Le seul résultat tangible est l’augmentation des dividendes aux actionnaires. L’investissement stagne et les salaires reculent. Quant à l’évasion fiscale, ce serait 60 à 80 milliards d’euros qui échapperaient ainsi aux rentrées fiscales. Au lieu de supprimer des emplois dans les services fiscaux, donnons-leur les moyens de récupérer ces sommes utiles pour notre budget. Tous ces milliards placés dans les paradis fiscaux et qui échappent à la fiscalité sont l’équivalent du déficit national. Ce serait un bon retour sur investissement comme on dit dans certains milieux. La soumission aux marchés financiers conduit à l’impasse.

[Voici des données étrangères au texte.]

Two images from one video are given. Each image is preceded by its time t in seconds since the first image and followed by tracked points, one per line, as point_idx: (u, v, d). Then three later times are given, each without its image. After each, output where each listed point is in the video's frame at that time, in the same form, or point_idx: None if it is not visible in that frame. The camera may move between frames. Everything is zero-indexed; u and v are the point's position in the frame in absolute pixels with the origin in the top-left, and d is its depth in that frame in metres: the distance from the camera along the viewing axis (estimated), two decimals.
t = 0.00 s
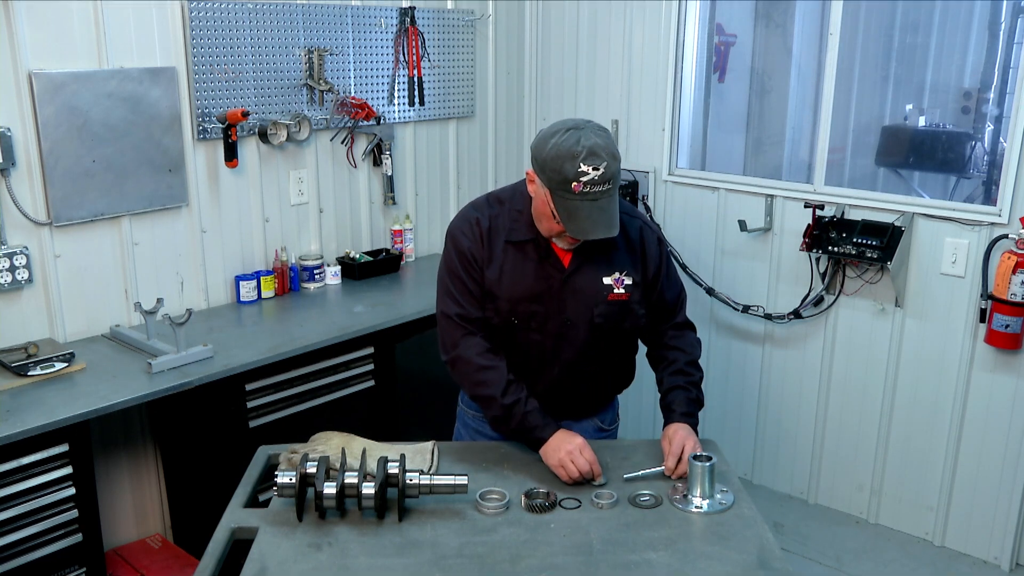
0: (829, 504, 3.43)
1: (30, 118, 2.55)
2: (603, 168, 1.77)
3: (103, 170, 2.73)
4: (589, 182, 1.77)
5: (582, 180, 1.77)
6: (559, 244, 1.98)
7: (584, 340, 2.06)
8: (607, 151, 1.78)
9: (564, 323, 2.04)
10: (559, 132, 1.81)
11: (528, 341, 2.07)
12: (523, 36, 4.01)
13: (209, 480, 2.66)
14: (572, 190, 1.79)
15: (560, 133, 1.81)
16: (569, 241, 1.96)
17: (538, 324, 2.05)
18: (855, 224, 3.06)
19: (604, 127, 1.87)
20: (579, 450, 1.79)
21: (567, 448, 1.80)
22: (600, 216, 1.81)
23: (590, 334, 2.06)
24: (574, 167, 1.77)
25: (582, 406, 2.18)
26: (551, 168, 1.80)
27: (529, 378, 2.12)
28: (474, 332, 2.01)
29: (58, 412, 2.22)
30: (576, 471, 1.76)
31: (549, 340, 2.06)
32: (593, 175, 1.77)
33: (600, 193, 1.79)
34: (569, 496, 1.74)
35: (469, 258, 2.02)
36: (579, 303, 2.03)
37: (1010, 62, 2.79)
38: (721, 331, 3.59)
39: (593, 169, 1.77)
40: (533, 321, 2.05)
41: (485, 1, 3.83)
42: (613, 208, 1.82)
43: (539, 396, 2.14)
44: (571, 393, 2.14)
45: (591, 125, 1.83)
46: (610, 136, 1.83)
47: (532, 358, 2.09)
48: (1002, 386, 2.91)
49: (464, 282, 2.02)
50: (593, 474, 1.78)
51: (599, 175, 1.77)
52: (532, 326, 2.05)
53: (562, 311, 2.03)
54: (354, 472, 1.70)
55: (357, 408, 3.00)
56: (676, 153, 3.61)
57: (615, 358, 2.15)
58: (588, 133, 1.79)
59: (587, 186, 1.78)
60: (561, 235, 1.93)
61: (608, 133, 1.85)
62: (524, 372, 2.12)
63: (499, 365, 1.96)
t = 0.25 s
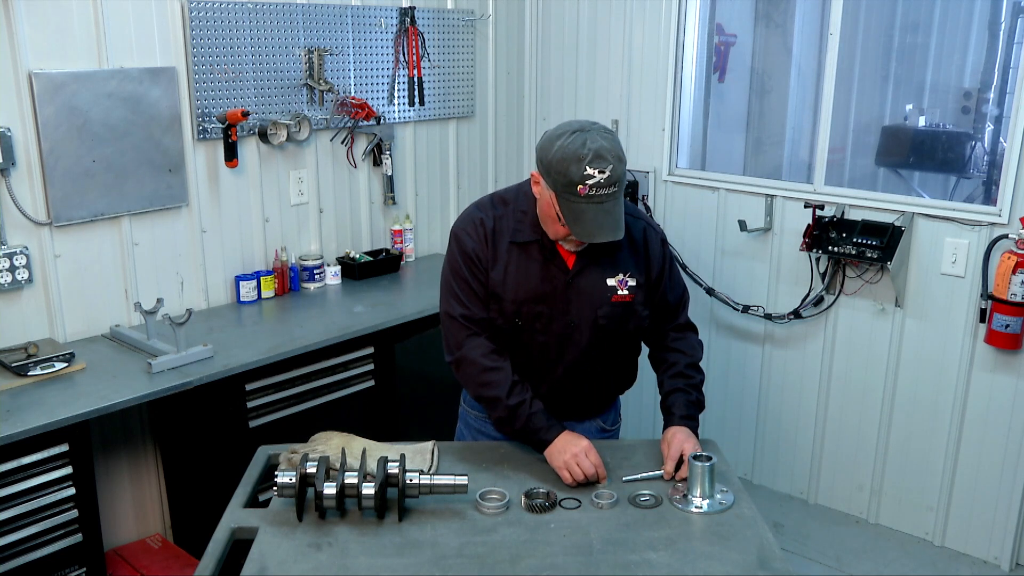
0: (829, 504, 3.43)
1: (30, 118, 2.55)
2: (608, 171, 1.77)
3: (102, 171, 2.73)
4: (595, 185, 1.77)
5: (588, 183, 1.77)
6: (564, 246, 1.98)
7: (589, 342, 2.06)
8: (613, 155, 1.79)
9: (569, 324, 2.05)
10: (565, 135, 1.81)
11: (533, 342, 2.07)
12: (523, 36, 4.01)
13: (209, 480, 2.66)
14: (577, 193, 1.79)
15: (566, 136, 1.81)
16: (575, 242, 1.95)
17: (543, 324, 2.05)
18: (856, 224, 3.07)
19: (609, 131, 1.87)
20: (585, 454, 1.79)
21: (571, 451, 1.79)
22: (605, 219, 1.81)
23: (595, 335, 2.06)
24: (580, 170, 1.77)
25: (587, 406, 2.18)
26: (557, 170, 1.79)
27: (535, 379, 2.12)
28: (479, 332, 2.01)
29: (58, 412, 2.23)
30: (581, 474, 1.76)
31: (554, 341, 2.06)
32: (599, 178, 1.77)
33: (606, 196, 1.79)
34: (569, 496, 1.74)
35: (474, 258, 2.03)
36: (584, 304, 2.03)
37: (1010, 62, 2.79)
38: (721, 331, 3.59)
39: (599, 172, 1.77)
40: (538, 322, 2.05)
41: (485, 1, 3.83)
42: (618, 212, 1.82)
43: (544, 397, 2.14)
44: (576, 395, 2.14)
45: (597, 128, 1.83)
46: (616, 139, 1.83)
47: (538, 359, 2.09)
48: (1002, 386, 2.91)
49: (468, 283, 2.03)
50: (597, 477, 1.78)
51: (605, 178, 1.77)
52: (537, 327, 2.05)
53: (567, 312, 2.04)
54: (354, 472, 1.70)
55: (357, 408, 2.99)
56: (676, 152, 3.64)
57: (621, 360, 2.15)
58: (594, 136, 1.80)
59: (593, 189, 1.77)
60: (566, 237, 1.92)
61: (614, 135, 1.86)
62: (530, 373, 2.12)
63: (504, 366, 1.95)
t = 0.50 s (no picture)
0: (829, 504, 3.43)
1: (30, 118, 2.55)
2: (610, 170, 1.78)
3: (103, 171, 2.73)
4: (596, 183, 1.77)
5: (589, 181, 1.77)
6: (566, 246, 1.98)
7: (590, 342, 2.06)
8: (614, 153, 1.79)
9: (570, 324, 2.04)
10: (567, 133, 1.82)
11: (533, 342, 2.07)
12: (523, 35, 4.01)
13: (209, 480, 2.66)
14: (579, 191, 1.79)
15: (568, 135, 1.81)
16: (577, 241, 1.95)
17: (543, 324, 2.05)
18: (856, 224, 3.06)
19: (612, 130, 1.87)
20: (584, 453, 1.79)
21: (570, 451, 1.79)
22: (607, 218, 1.80)
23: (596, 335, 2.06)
24: (581, 168, 1.77)
25: (587, 406, 2.18)
26: (559, 168, 1.80)
27: (535, 379, 2.12)
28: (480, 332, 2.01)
29: (58, 412, 2.22)
30: (580, 474, 1.76)
31: (555, 340, 2.06)
32: (600, 176, 1.77)
33: (608, 195, 1.79)
34: (569, 496, 1.74)
35: (475, 258, 2.02)
36: (585, 304, 2.03)
37: (1010, 62, 2.79)
38: (721, 331, 3.59)
39: (601, 170, 1.77)
40: (539, 322, 2.05)
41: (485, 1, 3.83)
42: (620, 211, 1.82)
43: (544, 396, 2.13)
44: (576, 394, 2.14)
45: (599, 127, 1.83)
46: (619, 138, 1.83)
47: (538, 359, 2.09)
48: (1002, 386, 2.91)
49: (469, 282, 2.02)
50: (598, 477, 1.78)
51: (606, 176, 1.77)
52: (538, 326, 2.05)
53: (568, 312, 2.04)
54: (354, 472, 1.70)
55: (357, 408, 3.00)
56: (676, 153, 3.61)
57: (621, 360, 2.14)
58: (596, 134, 1.80)
59: (594, 187, 1.77)
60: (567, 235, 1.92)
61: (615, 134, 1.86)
62: (530, 373, 2.12)
63: (504, 366, 1.95)
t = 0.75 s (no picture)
0: (829, 504, 3.43)
1: (30, 118, 2.55)
2: (608, 167, 1.77)
3: (102, 171, 2.73)
4: (594, 180, 1.77)
5: (587, 178, 1.78)
6: (565, 245, 1.99)
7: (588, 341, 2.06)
8: (614, 151, 1.79)
9: (569, 323, 2.05)
10: (567, 130, 1.82)
11: (532, 340, 2.07)
12: (523, 35, 4.01)
13: (209, 480, 2.66)
14: (576, 188, 1.79)
15: (568, 131, 1.82)
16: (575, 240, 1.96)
17: (542, 323, 2.05)
18: (855, 224, 3.07)
19: (614, 127, 1.87)
20: (578, 448, 1.79)
21: (564, 446, 1.79)
22: (604, 215, 1.80)
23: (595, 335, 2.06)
24: (580, 165, 1.78)
25: (586, 407, 2.18)
26: (557, 165, 1.80)
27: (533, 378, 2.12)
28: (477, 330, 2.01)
29: (58, 412, 2.22)
30: (573, 469, 1.77)
31: (553, 339, 2.06)
32: (599, 173, 1.77)
33: (606, 192, 1.79)
34: (569, 496, 1.74)
35: (475, 256, 2.03)
36: (584, 303, 2.03)
37: (1010, 62, 2.79)
38: (721, 331, 3.59)
39: (599, 168, 1.77)
40: (537, 320, 2.05)
41: (485, 1, 3.83)
42: (618, 209, 1.81)
43: (542, 396, 2.13)
44: (575, 394, 2.14)
45: (599, 124, 1.83)
46: (619, 136, 1.83)
47: (537, 358, 2.09)
48: (1002, 386, 2.91)
49: (468, 280, 2.03)
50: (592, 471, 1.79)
51: (605, 173, 1.77)
52: (536, 325, 2.05)
53: (567, 311, 2.04)
54: (354, 472, 1.70)
55: (357, 408, 3.00)
56: (675, 152, 3.64)
57: (620, 360, 2.14)
58: (596, 132, 1.80)
59: (592, 184, 1.78)
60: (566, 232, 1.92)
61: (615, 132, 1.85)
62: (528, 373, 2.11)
63: (499, 364, 1.95)
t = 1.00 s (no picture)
0: (829, 504, 3.43)
1: (30, 118, 2.55)
2: (604, 163, 1.78)
3: (102, 171, 2.73)
4: (589, 173, 1.78)
5: (582, 171, 1.78)
6: (561, 241, 1.99)
7: (583, 339, 2.06)
8: (612, 148, 1.79)
9: (564, 320, 2.05)
10: (569, 123, 1.83)
11: (527, 336, 2.08)
12: (523, 34, 4.00)
13: (209, 480, 2.66)
14: (570, 181, 1.80)
15: (571, 125, 1.83)
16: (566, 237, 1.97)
17: (536, 319, 2.05)
18: (855, 224, 3.06)
19: (618, 127, 1.87)
20: (552, 438, 1.81)
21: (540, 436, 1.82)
22: (595, 211, 1.80)
23: (590, 333, 2.06)
24: (576, 158, 1.78)
25: (581, 406, 2.18)
26: (555, 156, 1.81)
27: (527, 374, 2.12)
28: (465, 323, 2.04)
29: (58, 412, 2.22)
30: (547, 458, 1.80)
31: (548, 336, 2.06)
32: (594, 168, 1.78)
33: (599, 188, 1.79)
34: (569, 496, 1.74)
35: (472, 251, 2.05)
36: (580, 301, 2.04)
37: (1010, 62, 2.79)
38: (721, 331, 3.59)
39: (595, 162, 1.77)
40: (532, 316, 2.05)
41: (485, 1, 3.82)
42: (611, 207, 1.81)
43: (536, 393, 2.13)
44: (569, 392, 2.14)
45: (603, 122, 1.84)
46: (621, 135, 1.83)
47: (531, 355, 2.09)
48: (1002, 386, 2.91)
49: (464, 273, 2.05)
50: (569, 460, 1.80)
51: (600, 168, 1.77)
52: (531, 321, 2.06)
53: (562, 308, 2.04)
54: (354, 472, 1.70)
55: (357, 409, 3.00)
56: (676, 152, 3.61)
57: (617, 361, 2.14)
58: (597, 128, 1.80)
59: (586, 178, 1.78)
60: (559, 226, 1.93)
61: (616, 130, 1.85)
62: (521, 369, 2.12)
63: (479, 356, 1.99)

C’est bien d’un autre cap dont nous avons besoin pour que soient réellement pris en compte les besoins des habitants de notre pays. C’est de ce changement dont le pays a besoin : cela passe par un développement des services publics et une augmentation des salaires et des pensions pour que notre pays retrouve la croissance utile pour résorber le chômage.